The way circumstance played out, plus the swift response of the FIA and Pirelli to matters at hand, has left the sport able to head to those tough races at Spa and Monza - plus Suzuka later in the year - confident that talk on tyres will be focused on racing and strategy, and not on failures.
That F1 has come through this trouble, however, is no excuse to think that it has done enough.
Teams all individually have talked about doing more for Pirelli, being more willing to go that extra mile to help, but still it seems there is no action to support their words.
Pirelli's invite for teams to provide a car for its private test at Paul Ricard this week drew only a lukewarm reception, and it has been left to stick to the outdated 2010 Renault again. It may well be the same story for its next test at Barcelona in a fortnight's time.
A suggestion by the FIA and Pirelli to hold a post-season test in Brazil has also garnered little support from teams, even though the huge changes coming for 2014 are going to have a massive impact on tyre demands.
If the situation doesn't change, and Pirelli is not given extra assistance to prepare its 2014 products, then how can anyone guarantee there will be no repeat of this year's problems with a new generation of cars and engines?

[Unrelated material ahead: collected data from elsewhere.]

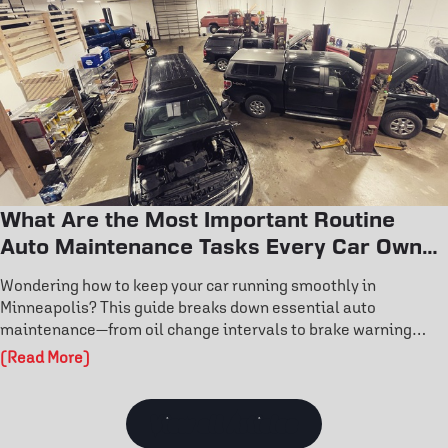
performance today.
What Are the Most Important Routine
Auto Maintenance Tasks Every Car Owner
Should Know?
Wondering how to keep your car running smoothly in
Minneapolis? This guide breaks down essential auto
maintenance—from oil change intervals to brake warning
signs and tire rotation benefits. Learn how routine care
(Read More)
prevents costly repairs and extends engine life. Don’t wait for
a breakdown—discover the maintenance habits that keep your
vehicle reliable year-round.
View all Articles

Hembery wants more support from teams © XPB
And have the teams even begun thinking about wet-weather tyre preparation for the new high-torque engine characteristics of next year? Are F1's drivers really going to have to wait until a rain-hit practice session in Malaysia to find out?
Pirelli motorsport director Paul Hembery said that while everyone was talking about doing more to assist, the paranoia and infighting that paralysed the switch to Kevlar-belted tyres earlier this year remain.
"One notable driver told me recently they didn't like the tyres in the wet, so I said to him, 'Let's do a wet test then.' But no one will come with us," he said.
"I understand why they might make a comment but there is no way of resolving it. That has to change. We can't have another situation like this, where we're operating in an almost impossible scenario."
Only good fortune from above (literally) helped F1 escape real trouble this year: whether that was at Silverstone, Spa or Monza.
It simply can't let itself rely on Lady Luck again to avoid a repeat next year.